Em segundo lugar, não é óbvio que um mundo no qual exista muito mal seja
preferível a um mundo no qual existisse menos mal e, consequentemente,
menos santos e heróis. De facto, há qualquer coisa de ofensivo na tentativa de
justificar a agonia de uma criança que morre de uma doença incurável, por
exemplo, argumentando que isto permite que os que a presenciam se tornem
melhores pessoas do ponto de vista moral. Iria realmente um deus sumamente
bom usar tais métodos para nos ajudar a aperfeiçoar-nos moralmente? (...)

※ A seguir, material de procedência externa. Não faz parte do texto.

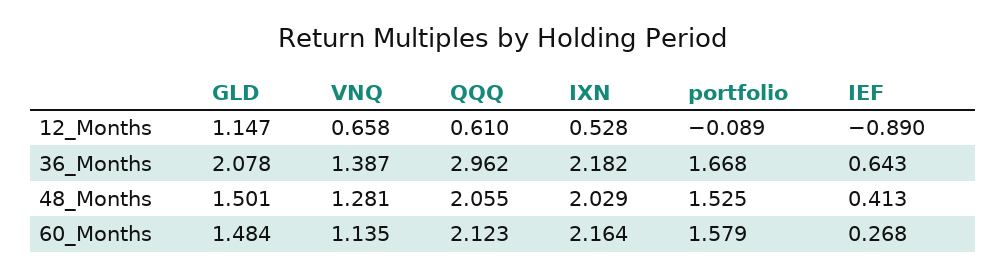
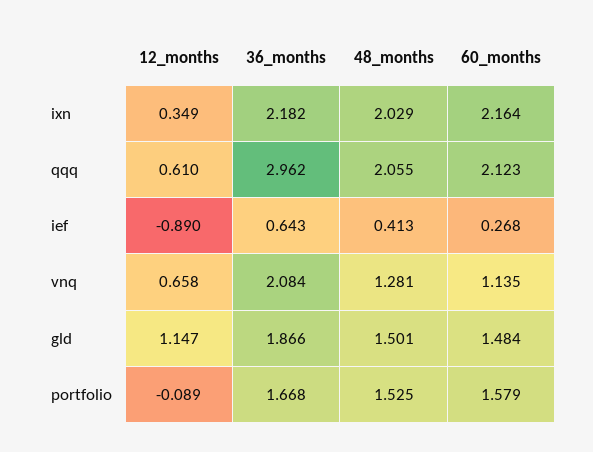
IXN, 12_Months: 0.528 -> 0.349
GLD, 36_Months: 2.078 -> 1.866
VNQ, 36_Months: 1.387 -> 2.084

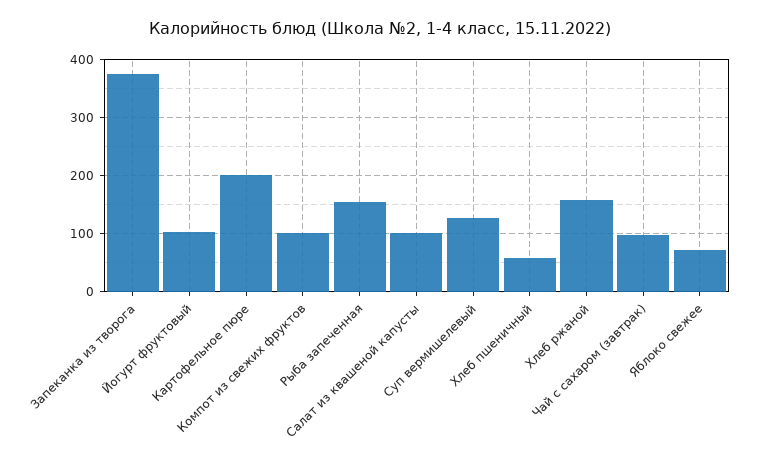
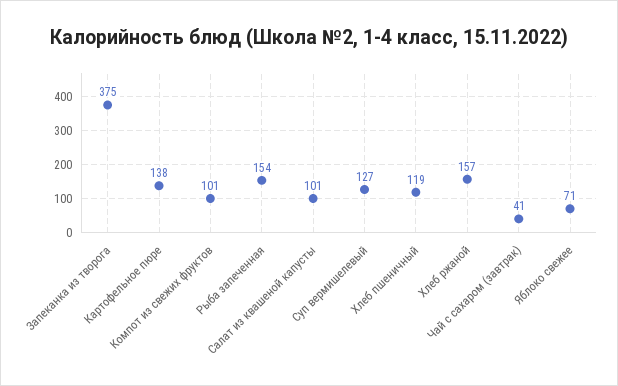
Йогурт фруктовый: 100 -> none
Картофельное пюре: 200 -> 138
Хлеб пшеничный: 60 -> 119
Чай с сахаром (завтрак): 100 -> 41

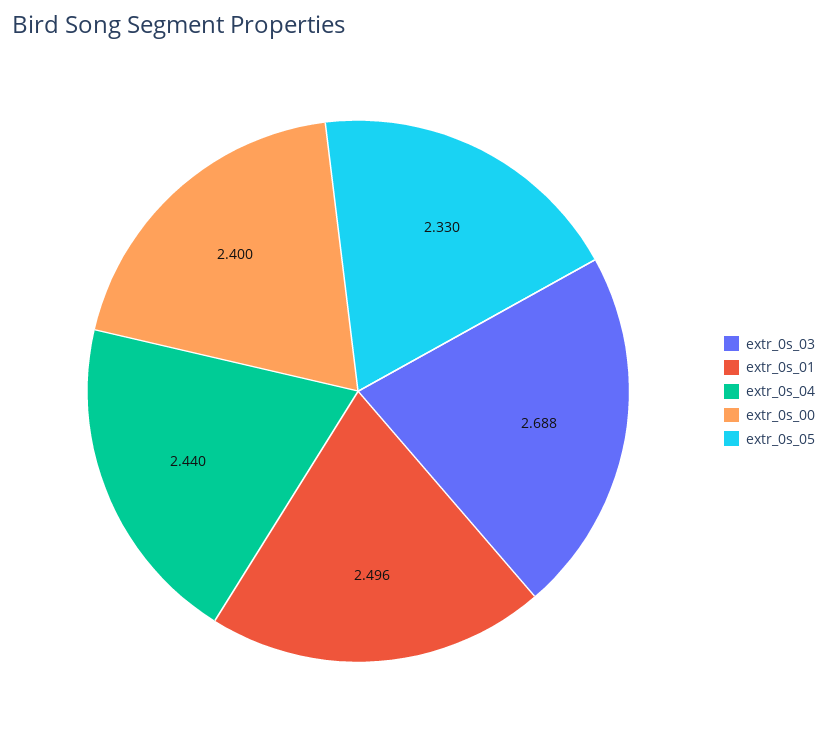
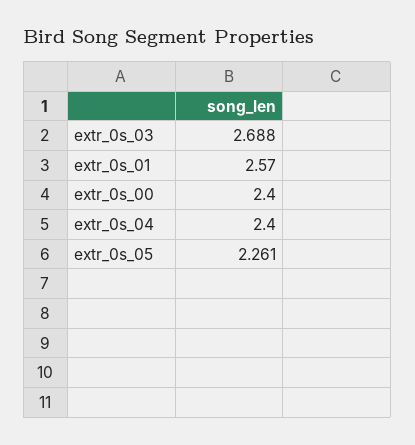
extr_0s_01: 2.496 -> 2.57
extr_0s_04: 2.44 -> 2.4
extr_0s_05: 2.33 -> 2.261

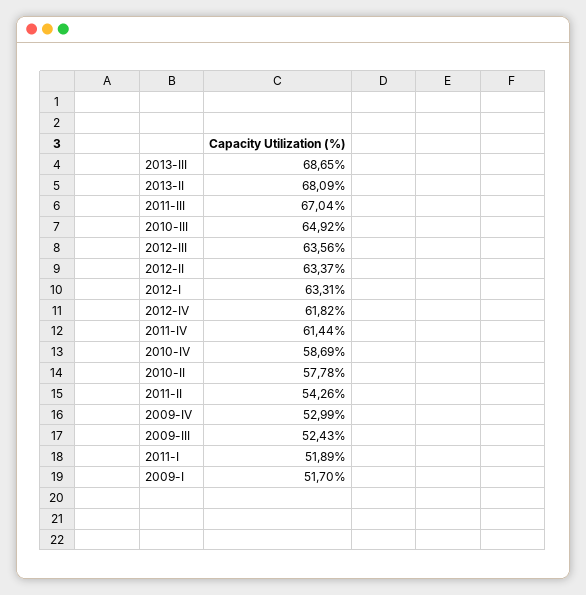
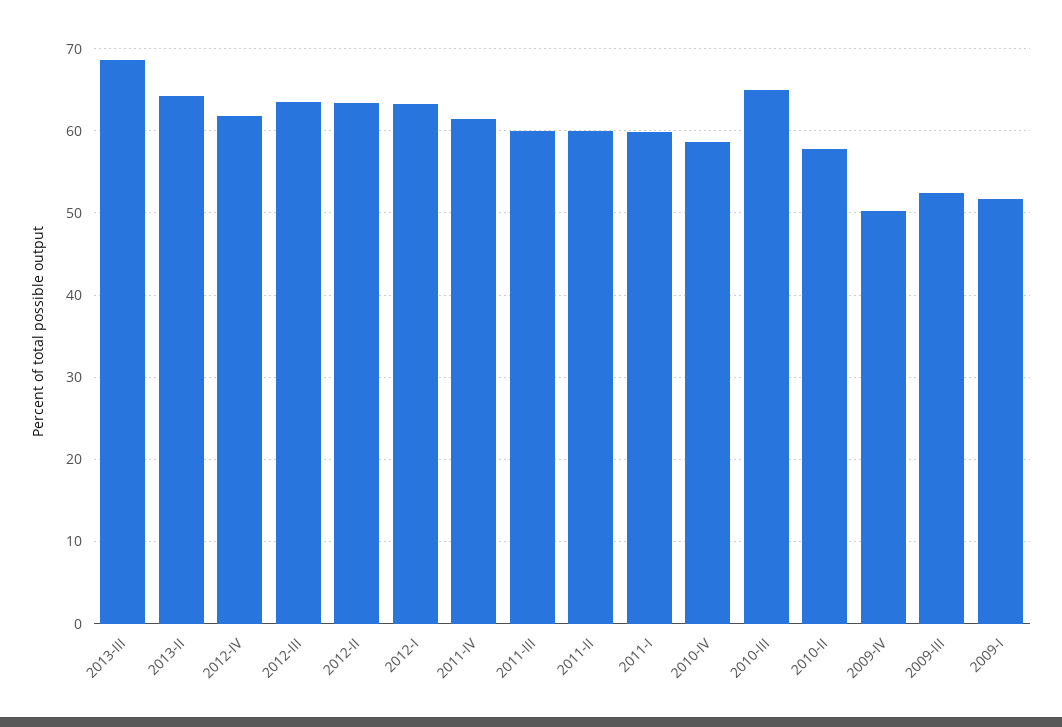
2013-II: 68.09 -> 64
2011-III: 67.04 -> 60
2011-II: 54.26 -> 60
2009-IV: 52.99 -> 50
2011-I: 51.89 -> 60

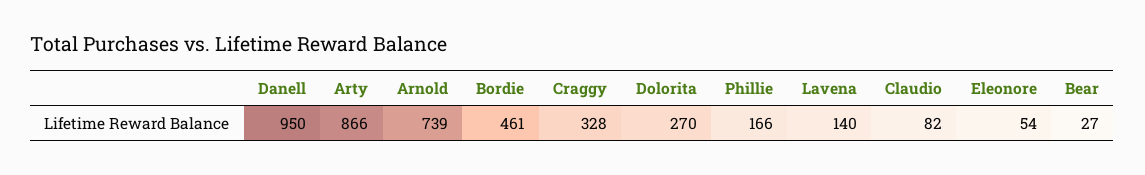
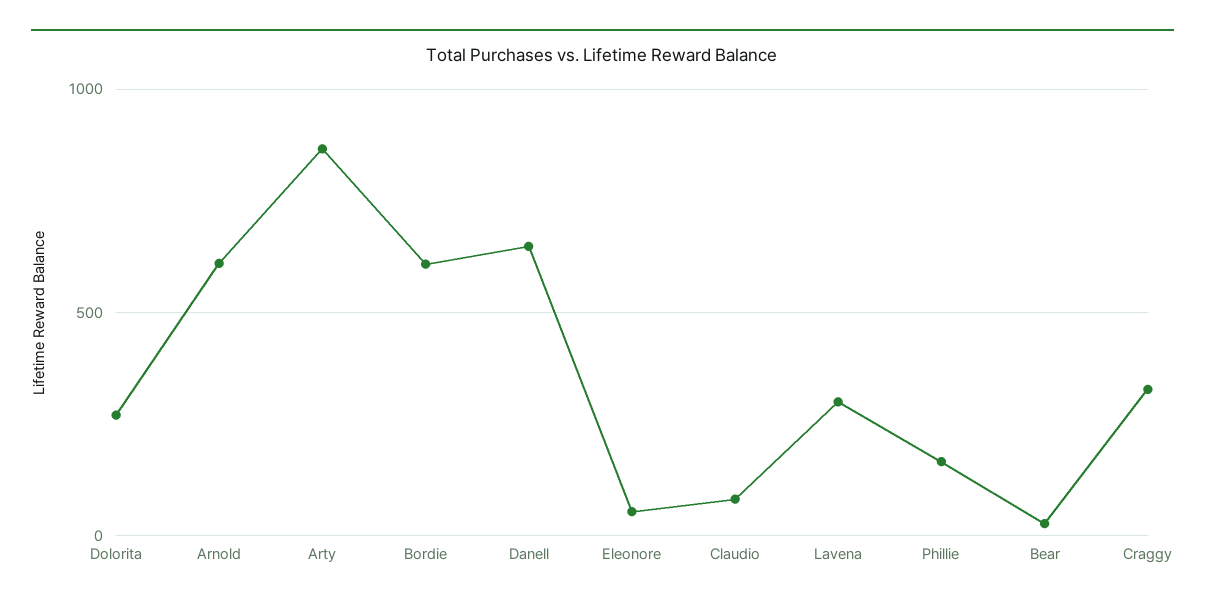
Danell: 950 -> 650
Arnold: 739 -> 600
Bordie: 461 -> 600
Lavena: 140 -> 300

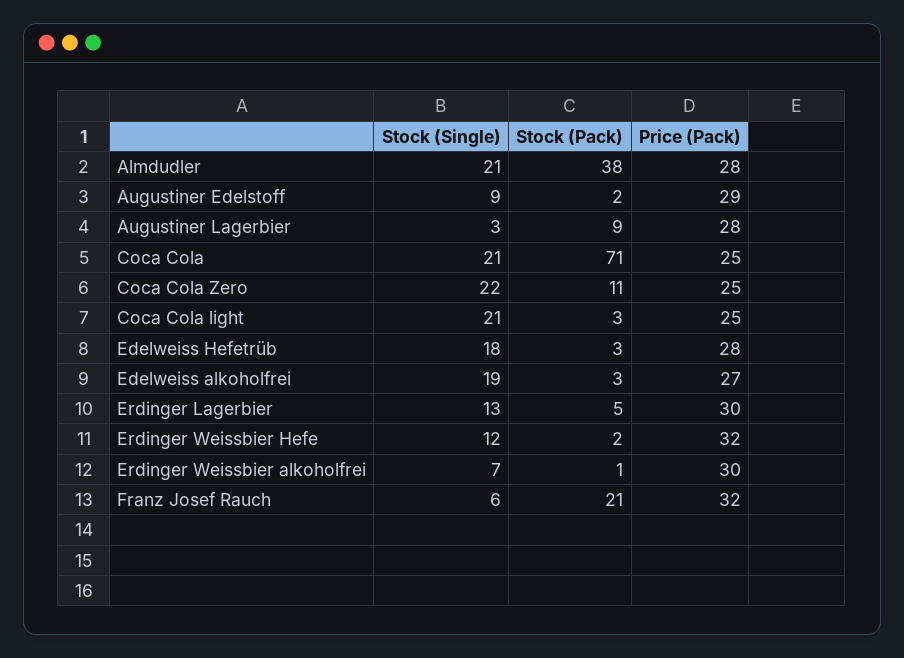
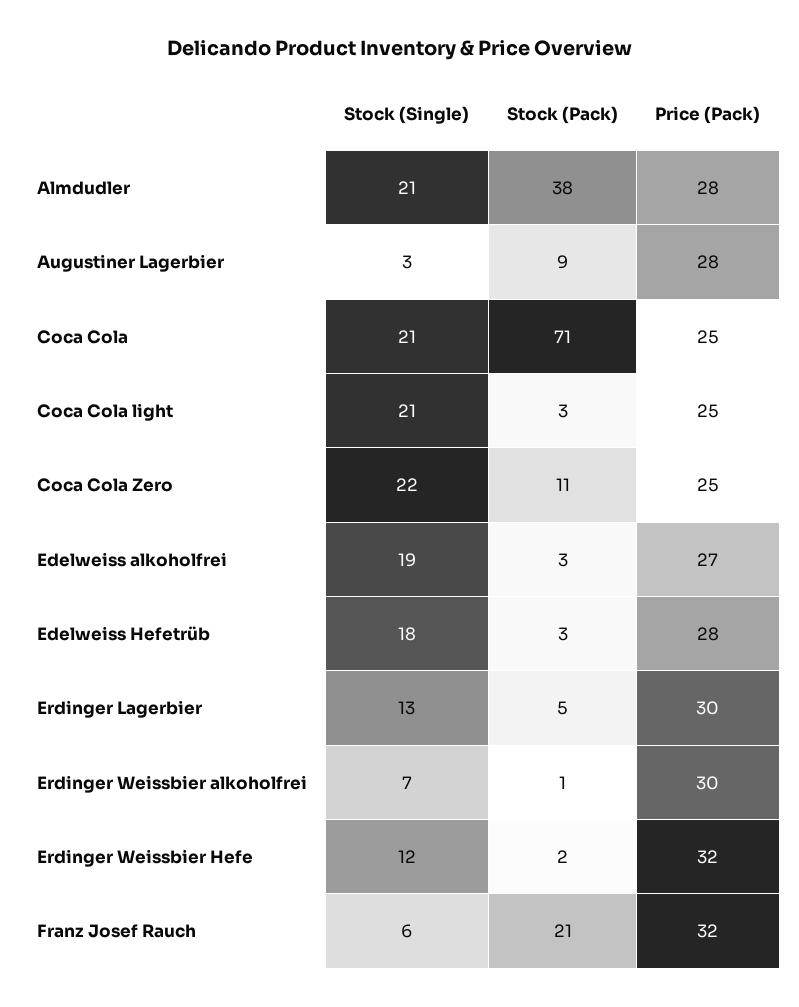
Stock (Single), Augustiner Edelstoff: 9 -> none
Stock (Pack), Augustiner Edelstoff: 2 -> none
Price (Pack), Augustiner Edelstoff: 29 -> none

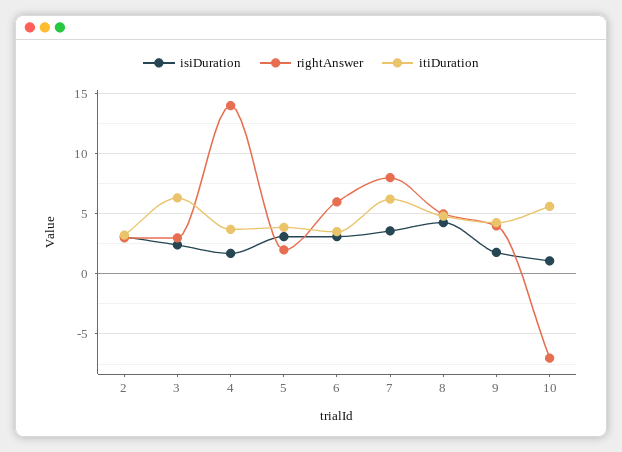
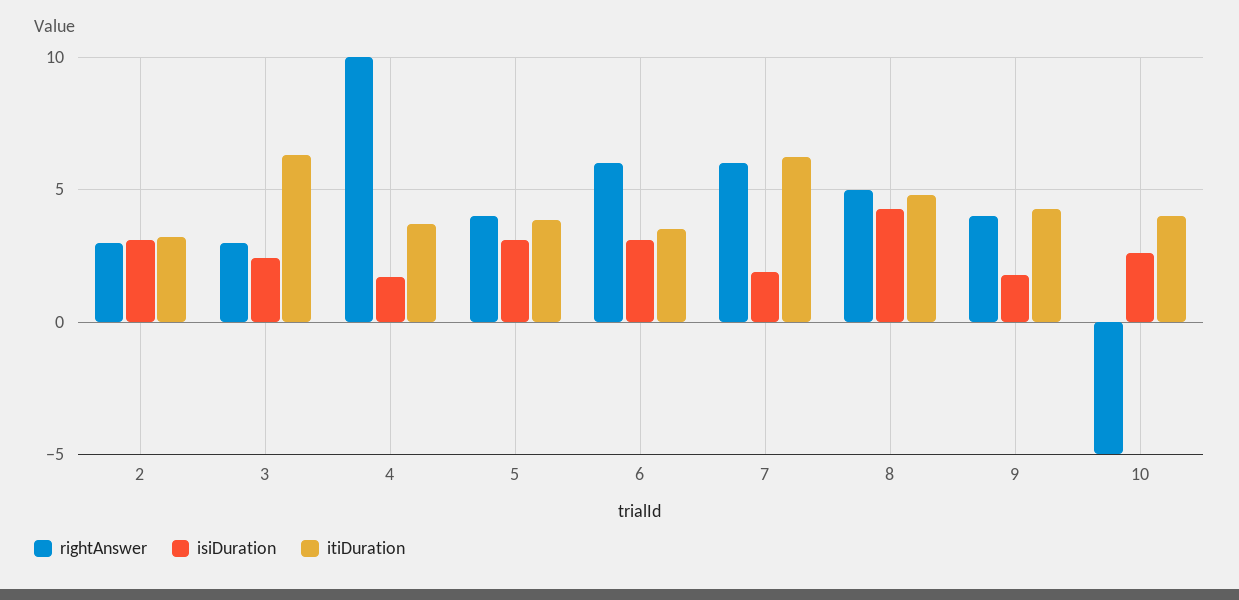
rightAnswer, 4: 14 -> 10
rightAnswer, 5: 2 -> 4
isiDuration, 7: 3.5 -> 2
rightAnswer, 7: 8 -> 6
isiDuration, 10: 1 -> 2.5
rightAnswer, 10: -7 -> -5
itiDuration, 10: 5.5 -> 4

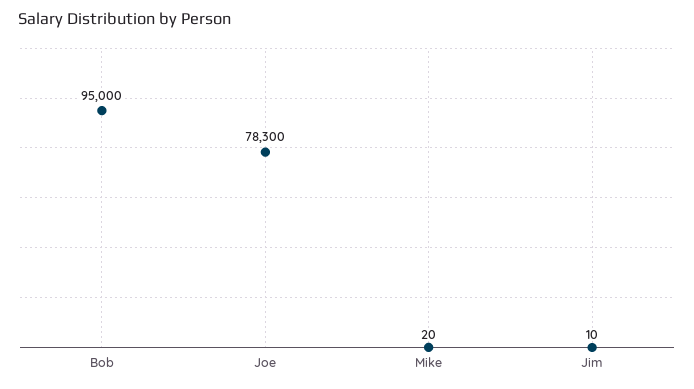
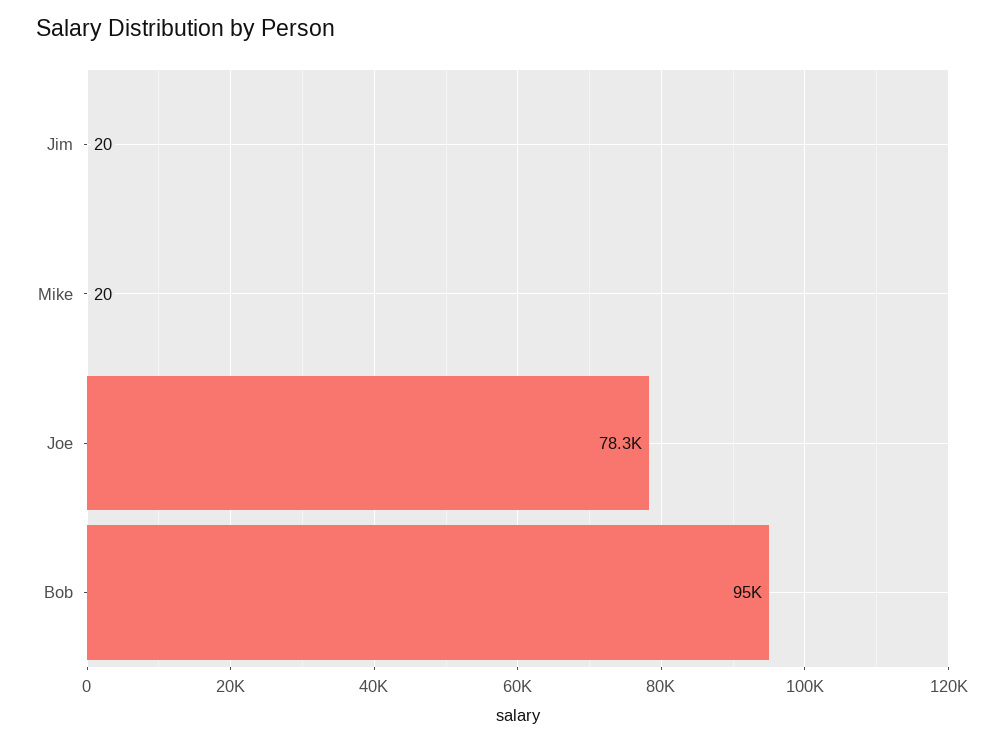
Jim: 10 -> 20

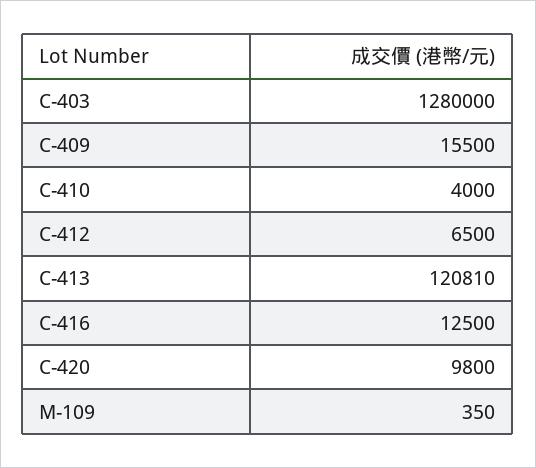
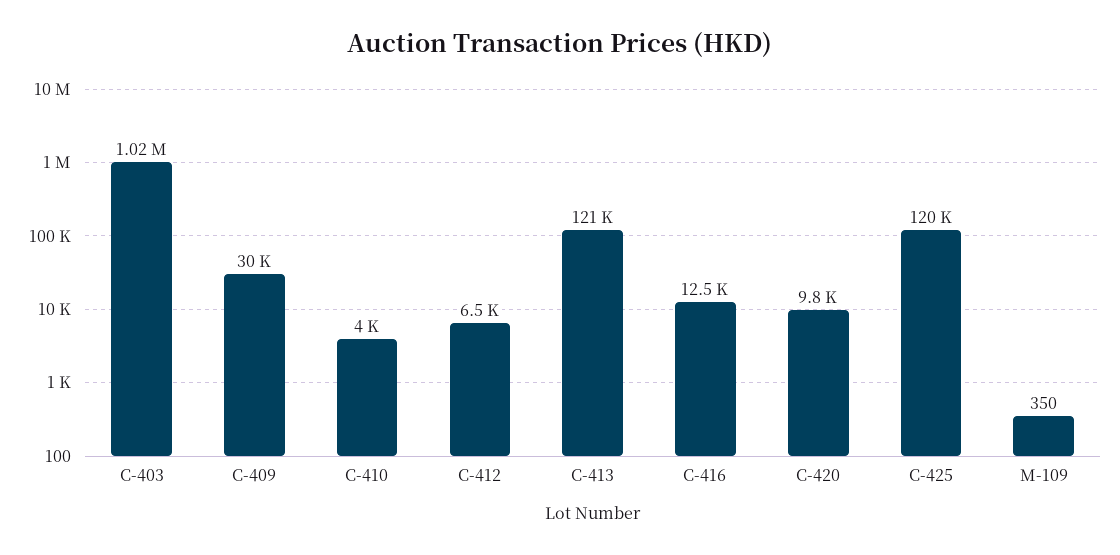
C-403: 1280000 -> 1020000
C-409: 15500 -> 30000
C-425: none -> 120000

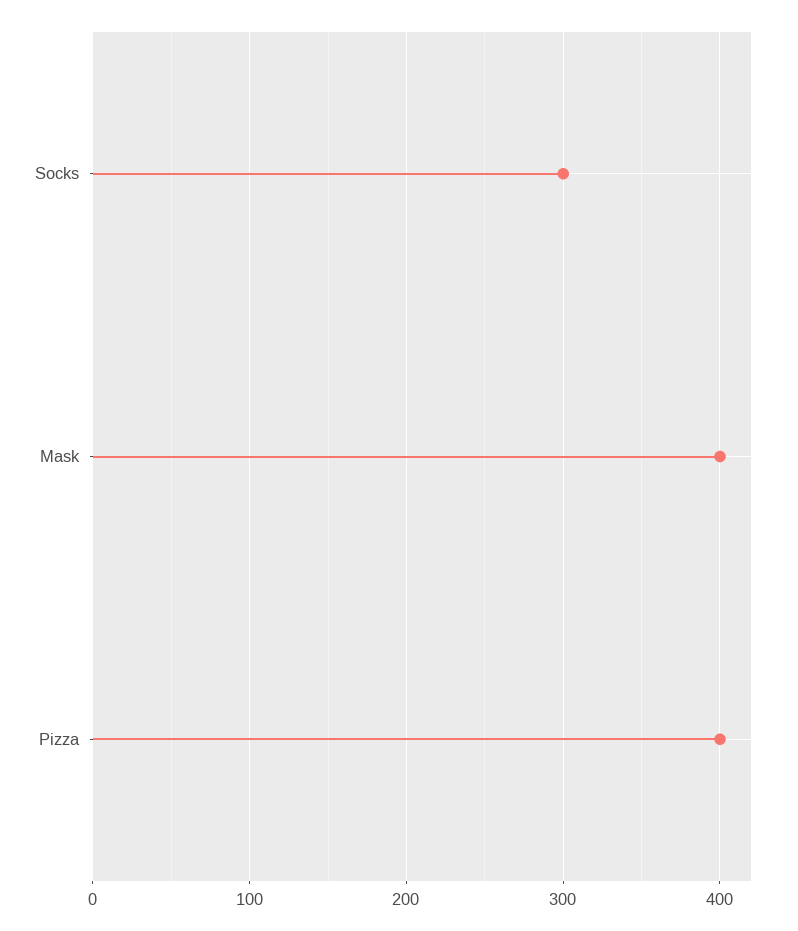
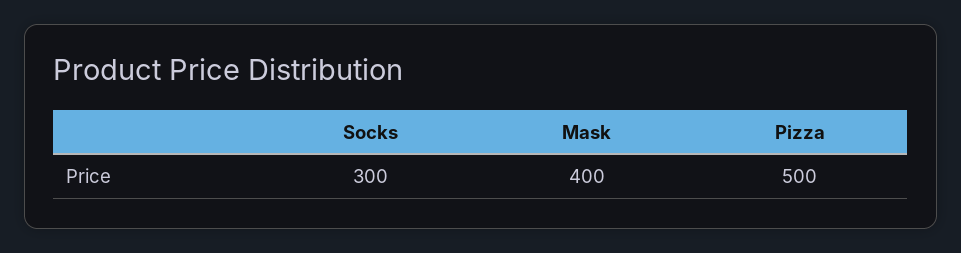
Pizza: 400 -> 500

Críticas à Defesa do Livre Arbítrio
Admite dois pressupostos básicos
O pressuposto básico que a defesa do livre arbítrio admite é o de que um
mundo com livre arbítrio e a possibilidade do mal é preferível a um mundo de
pessoas-robots que nunca praticam más ações. Mas será isto obviamente
verdade? O sofrimento pode ser tão terrível que muitas pessoas, dada a
possibilidade de escolha, prefeririam que toda a gente tivesse sido pré-
programada para só praticar o bem, em vez de ter de passar por certos
sofrimentos. Estes seres pré-programados poderiam mesmo ter sido concebidos
de maneira a acreditarem ter livre arbítrio, apesar de o não terem: poderiam ter
a ilusão do livre arbítrio com todos os benefícios que a crença de que seriam
livres lhes traria, mas sem nenhuma das desvantagens. (...)
Não explica o mal natural
Uma crítica da maior importância à defesa do livre arbítrio afirma que este
argumento só poderá, na melhor das hipóteses, justificar a existência do mal
moral, o que resulta diretamente dos seres humanos. Não se concebe qualquer
conexão entre a posse de livre arbítrio e a existência de males naturais, como
terramotos, doenças, erupções vulcânicas, etc., a não ser que se aceite uma
espécie qualquer da doutrina do pecado original, segundo a qual a traição da
confiança de Deus, perpetrada por Adão e Eva, terá trazido toda a espécie de
mal ao mundo. (...) “
Nigel Warburton, Elementos Básicos de Filosofia, Gradiva, Lisboa, 1998, pp.